# General & Urban Zones Close 10-13-16



## Fowlmouth (Oct 4, 2008)

Just a reminder the Urban and General Goose zones close tomorrow (10-13) and won't open again until 10-22 in the General zone and 11-5 in the Urban zone...... Don't be one of those guys!-O,-


----------



## Dunkem (May 8, 2012)

Thanks Rob!!


----------



## JuniorPre 360 (Feb 22, 2012)

I'm really confused by the map. Is the BRBR and Corinne part of the general or urban?


----------



## moabxjeeper (Dec 18, 2012)

JuniorPre 360 said:


> I'm really confused by the map. Is the BRBR and Corinne part of the general or urban?
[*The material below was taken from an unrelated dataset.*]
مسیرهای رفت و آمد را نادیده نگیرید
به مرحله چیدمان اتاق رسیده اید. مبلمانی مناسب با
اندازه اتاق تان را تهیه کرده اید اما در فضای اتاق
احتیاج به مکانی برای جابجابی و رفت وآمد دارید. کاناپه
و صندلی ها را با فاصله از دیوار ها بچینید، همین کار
According to the map, BRBR is part of the Northern Goose Zone in which there are no closures. You are able to hunt geese. The marshes west of Corinne (Salt Creek/Public) are all part of the General Goose Area which do have seasonal closures.


----------



## dkhntrdstn (Sep 7, 2007)

JuniorPre 360 said:


> I'm really confused by the map. Is the BRBR and Corinne part of the general or urban?


i agree i just relooked at the map and yea it a little hard to understand. But going really watch where you are.


----------



## moabxjeeper (Dec 18, 2012)

This is my understanding of the zones (but I am not a lawyer):

Northern Goose Zone (area north of Willard Bay and south of Corinne, basically just BRBR): Oct. 1, 2016–Jan. 14, 2017, no seasonal closure

Urban Goose Zone (south of Willard Bay to just south of Utah Lake, all marshes like FB, OB, Harold Crane, Howard Slough, etc): Oct. 1–13, 2016 and Nov. 5, 2016–Feb. 5, 2017

General Goose Zone (anywhere not previously listed, including Public, Salt Creek, Locomotive Springs, Fish Springs, etc): Oct. 1–13, 2016 and Oct. 22, 2016–Jan. 22, 2017

Hope that's helpful to someone


----------



## JuniorPre 360 (Feb 22, 2012)

I found a better map. BRBR is part of the Northern unit. It looks like our fields in Corinne are part of the general unit, which sucks.
https://wildlife.utah.gov/maps/public/details_boundary.php?boundary_id=679


----------



## Idratherbehunting (Jul 17, 2013)

So from a waterfowl management perspective, what is the justification of the closure in the middle of the season?


----------



## Fowlmouth (Oct 4, 2008)

Idratherbehunting said:


> So from a waterfowl management perspective, what is the justification of the closure in the middle of the season?


So that the Urban and General zones run longer in the year. The Urban runs into February when the geese start returning to the marshes and fields. By doing this more city geese are harvested.


----------



## moabxjeeper (Dec 18, 2012)

Fowlmouth said:


> So that the Urban and General zones run longer in the year. The Urban runs into February when the geese start returning to the marshes and fields. By doing this more city geese are harvested.


Having never hunted geese in the late season... Does it work?


----------



## Fowlmouth (Oct 4, 2008)

moabxjeeper said:


> Having never hunted geese in the late season... Does it work?


From my experiences I would say yes it does work.


----------



## Idratherbehunting (Jul 17, 2013)

Fowlmouth said:


> So that the Urban and General zones run longer in the year. The Urban runs into February when the geese start returning to the marshes and fields. By doing this more city geese are harvested.


Is the state limited on how many days the goose season can run by the federal regulations? Just trying to understand why closing it would be necessary in order to allow it to run later.


----------



## Fowlmouth (Oct 4, 2008)

Idratherbehunting said:


> Is the state limited on how many days the goose season can run by the federal regulations? Just trying to understand why closing it would be necessary in order to allow it to run later.


Yes, that is correct. They are allowed so many days by Federal regulations.


----------



## Idratherbehunting (Jul 17, 2013)

Fowlmouth said:


> Yes, that is correct. They are allowed so many days by Federal regulations.


Alright. Now it makes a little more sense to me.


----------



## JuniorPre 360 (Feb 22, 2012)

Fowlmouth said:


> From my experiences I would say yes it does work.


If you can get that one field before anyone else finds it, it works very well!


----------



## Ducksanddogs (Oct 9, 2016)

I love how my mixed decoys only attracted geese today. And I just got to watch them land and walk around. 


Sent from my iPhone using Tapatalk


----------